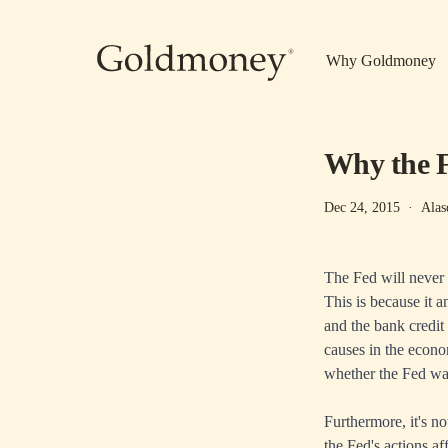
Skip to main content
Why Goldmoney
Why the F
Dec 24, 2015
·
Alas
The Fed will never 
This is because it a
and the bank credit
causes in the econo
whether the Fed was 
Furthermore, it's n
the Fed's actions a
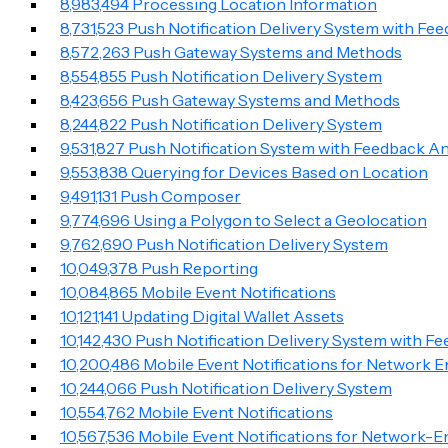
8,983,494 Processing Location Information
8,731,523 Push Notification Delivery System with Fe
8,572,263 Push Gateway Systems and Methods
8,554,855 Push Notification Delivery System
8,4​2​3,656 Push Gateway Systems and Methods
8,244,822 Push Notification Delivery System
9,531,827 Push Notification System with Feedback An
9,553,838 Querying for Devices Based on Location
9,491,131 Push Composer
9,774,696 Using a Polygon to Select a Geolocation
9,762,690 Push Notification Delivery System
10,049,378 Push Reporting
10,084,865 Mobile Event Notifications
10,121,141 Updating Digital Wallet Assets
10,142,430 Push Notification Delivery System with F
10,200,486 Mobile Event Notifications for Network 
10,244,066 Push Notification Delivery System
10,554,762 Mobile Event Notifications
10,567,536 Mobile Event Notifications for Network-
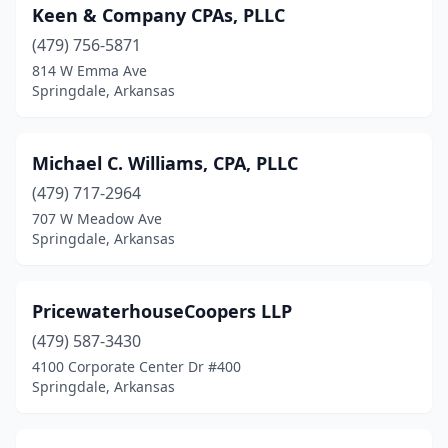
Keen & Company CPAs, PLLC
(479) 756-5871
814 W Emma Ave
Springdale, Arkansas
Michael C. Williams, CPA, PLLC
(479) 717-2964
707 W Meadow Ave
Springdale, Arkansas
PricewaterhouseCoopers LLP
(479) 587-3430
4100 Corporate Center Dr #400
Springdale, Arkansas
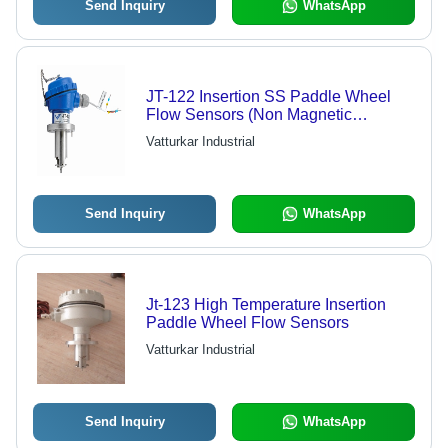
Send Inquiry
WhatsApp
JT-122 Insertion SS Paddle Wheel
Flow Sensors (Non Magnetic
Coupling)
Vatturkar Industrial
Send Inquiry
WhatsApp
Jt-123 High Temperature Insertion
Paddle Wheel Flow Sensors
Vatturkar Industrial
Send Inquiry
WhatsApp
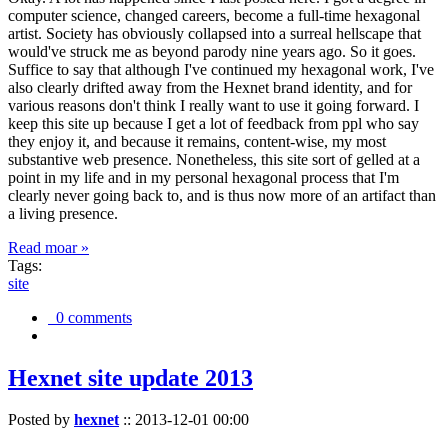
computer science, changed careers, become a full-time hexagonal
artist. Society has obviously collapsed into a surreal hellscape that
would've struck me as beyond parody nine years ago. So it goes.
Suffice to say that although I've continued my hexagonal work, I've
also clearly drifted away from the Hexnet brand identity, and for
various reasons don't think I really want to use it going forward. I
keep this site up because I get a lot of feedback from ppl who say
they enjoy it, and because it remains, content-wise, my most
substantive web presence. Nonetheless, this site sort of gelled at a
point in my life and in my personal hexagonal process that I'm
clearly never going back to, and is thus now more of an artifact than
a living presence.
Read moar »
Tags:
site
0 comments
Hexnet site update 2013
Posted by
hexnet
::
2013-12-01 00:00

- **TASK**:
Output the lines above between the one holding "10,049,378 Push Reporting" and the one holding "10,554,762 Mobile Event Notifications", inclusive, with nothing before or after them.

- **SOLVED PROBLEM**:
10,049,378 Push Reporting
10,084,865 Mobile Event Notifications
10,121,141 Updating Digital Wallet Assets
10,142,430 Push Notification Delivery System with F
10,200,486 Mobile Event Notifications for Network 
10,244,066 Push Notification Delivery System
10,554,762 Mobile Event Notifications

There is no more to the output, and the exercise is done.